• _What is required_:
From the listing below, quote word for word the lines beginning with the line that contains "Чистый дисконтированный доход" and going on through the line that contains "дисконтированными оттоками и".

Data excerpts
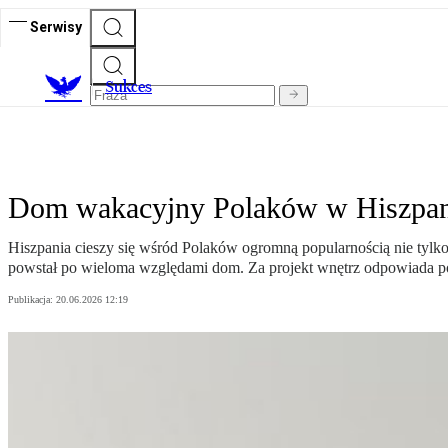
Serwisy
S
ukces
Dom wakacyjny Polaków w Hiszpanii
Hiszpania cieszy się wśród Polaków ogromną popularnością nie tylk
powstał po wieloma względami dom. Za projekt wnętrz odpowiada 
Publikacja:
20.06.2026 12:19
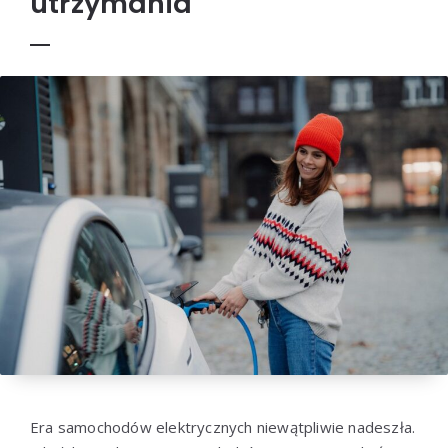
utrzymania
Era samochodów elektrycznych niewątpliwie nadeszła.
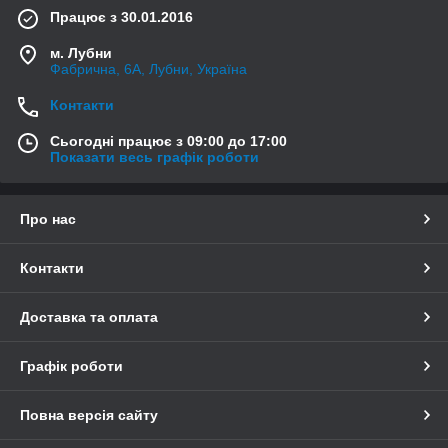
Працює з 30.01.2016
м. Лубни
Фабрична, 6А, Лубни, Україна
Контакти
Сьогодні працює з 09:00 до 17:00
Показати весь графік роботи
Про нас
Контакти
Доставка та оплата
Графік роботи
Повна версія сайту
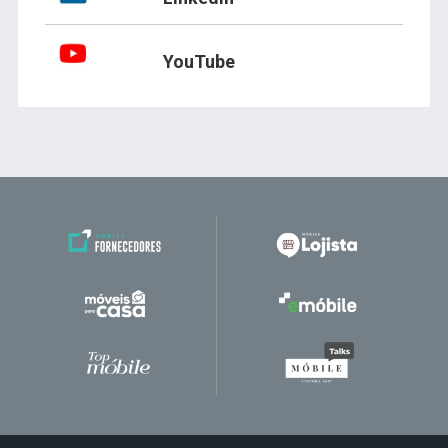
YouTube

--

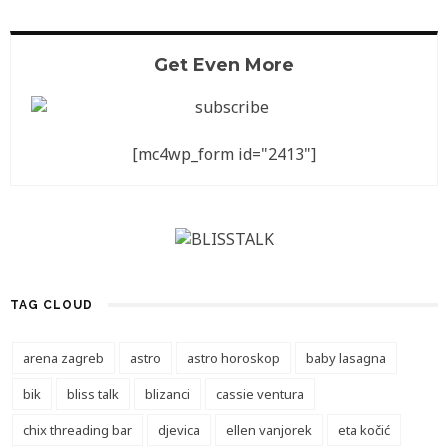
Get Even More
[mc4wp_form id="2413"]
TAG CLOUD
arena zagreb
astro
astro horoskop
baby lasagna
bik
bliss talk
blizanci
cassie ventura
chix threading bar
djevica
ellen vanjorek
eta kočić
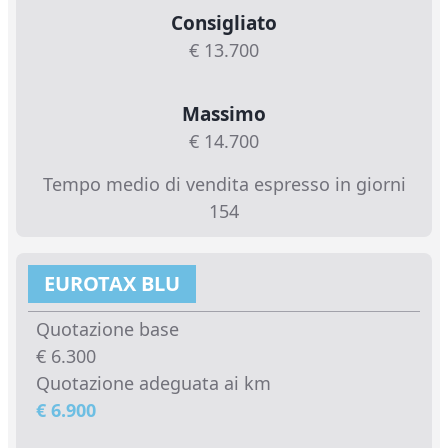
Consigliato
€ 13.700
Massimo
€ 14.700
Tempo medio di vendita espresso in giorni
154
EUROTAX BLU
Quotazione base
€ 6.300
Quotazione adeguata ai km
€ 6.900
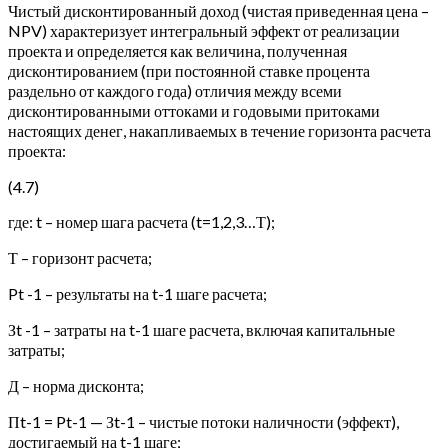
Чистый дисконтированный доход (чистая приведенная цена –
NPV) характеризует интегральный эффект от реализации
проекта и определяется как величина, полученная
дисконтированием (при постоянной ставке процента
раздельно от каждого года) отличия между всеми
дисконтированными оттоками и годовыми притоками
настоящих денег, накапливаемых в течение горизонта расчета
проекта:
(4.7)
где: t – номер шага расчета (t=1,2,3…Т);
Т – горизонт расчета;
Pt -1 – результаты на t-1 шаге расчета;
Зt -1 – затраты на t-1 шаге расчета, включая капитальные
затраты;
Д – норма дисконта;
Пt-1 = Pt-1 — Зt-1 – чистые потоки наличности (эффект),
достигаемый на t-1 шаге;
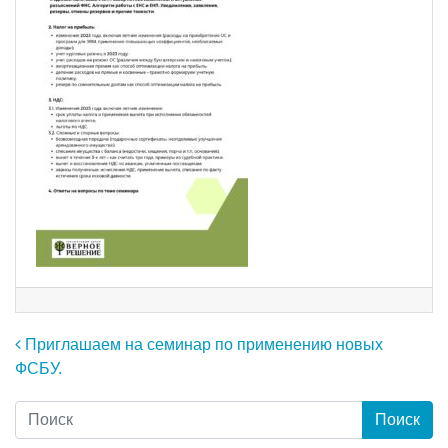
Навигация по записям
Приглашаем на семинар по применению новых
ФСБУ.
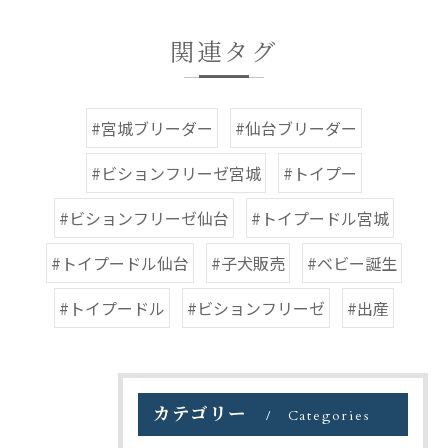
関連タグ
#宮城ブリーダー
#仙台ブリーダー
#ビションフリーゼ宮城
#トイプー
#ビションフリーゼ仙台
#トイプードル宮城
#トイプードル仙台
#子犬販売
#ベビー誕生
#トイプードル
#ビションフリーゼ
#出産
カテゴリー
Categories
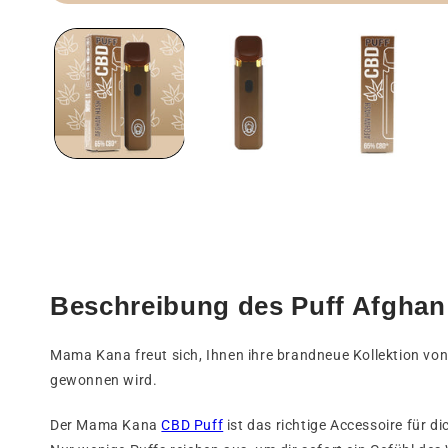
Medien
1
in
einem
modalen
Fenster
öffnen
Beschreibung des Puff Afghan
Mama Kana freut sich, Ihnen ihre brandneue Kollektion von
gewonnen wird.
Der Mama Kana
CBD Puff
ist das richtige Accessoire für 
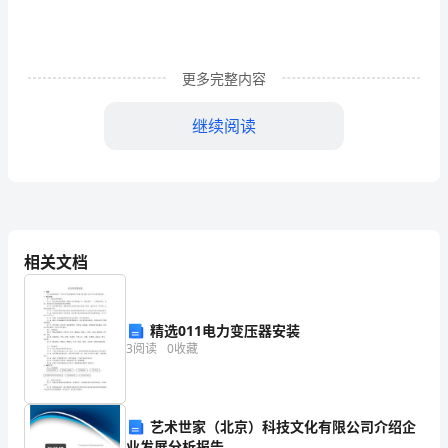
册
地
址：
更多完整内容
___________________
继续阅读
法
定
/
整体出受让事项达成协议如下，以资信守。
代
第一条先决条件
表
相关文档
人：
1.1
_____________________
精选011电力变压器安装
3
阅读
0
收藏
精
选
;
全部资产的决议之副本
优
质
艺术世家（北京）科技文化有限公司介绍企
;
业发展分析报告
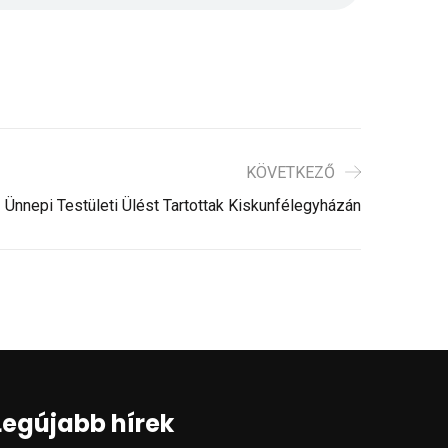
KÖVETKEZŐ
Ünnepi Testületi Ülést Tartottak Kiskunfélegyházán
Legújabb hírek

--

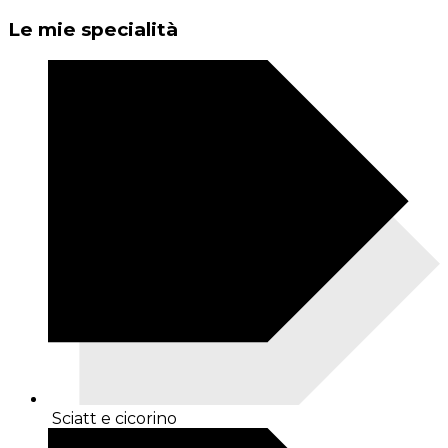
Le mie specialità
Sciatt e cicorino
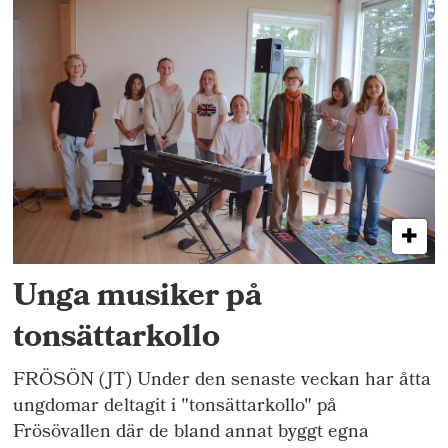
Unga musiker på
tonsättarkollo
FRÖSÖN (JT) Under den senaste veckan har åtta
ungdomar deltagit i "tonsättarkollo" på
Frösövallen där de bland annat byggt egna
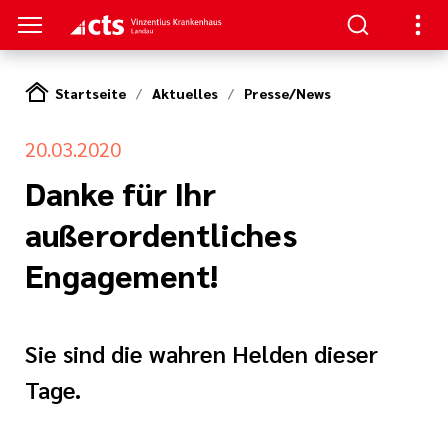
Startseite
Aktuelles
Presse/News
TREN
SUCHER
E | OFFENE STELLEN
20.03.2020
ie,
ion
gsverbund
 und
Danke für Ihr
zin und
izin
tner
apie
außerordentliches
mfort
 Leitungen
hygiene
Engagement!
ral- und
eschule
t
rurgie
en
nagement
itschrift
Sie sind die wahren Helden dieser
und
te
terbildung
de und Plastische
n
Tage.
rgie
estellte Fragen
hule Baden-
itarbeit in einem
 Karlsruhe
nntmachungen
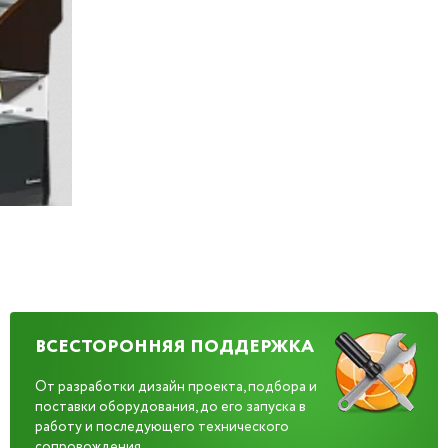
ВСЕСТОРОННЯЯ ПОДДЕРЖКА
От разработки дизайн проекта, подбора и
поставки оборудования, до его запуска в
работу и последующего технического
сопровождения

• _Exercise response_:
Чистый дисконтированный доход (чистая приведенная цена –
NPV) характеризует интегральный эффект от реализации
проекта и определяется как величина, полученная
дисконтированием (при постоянной ставке процента
раздельно от каждого года) отличия между всеми
дисконтированными оттоками и годовыми притоками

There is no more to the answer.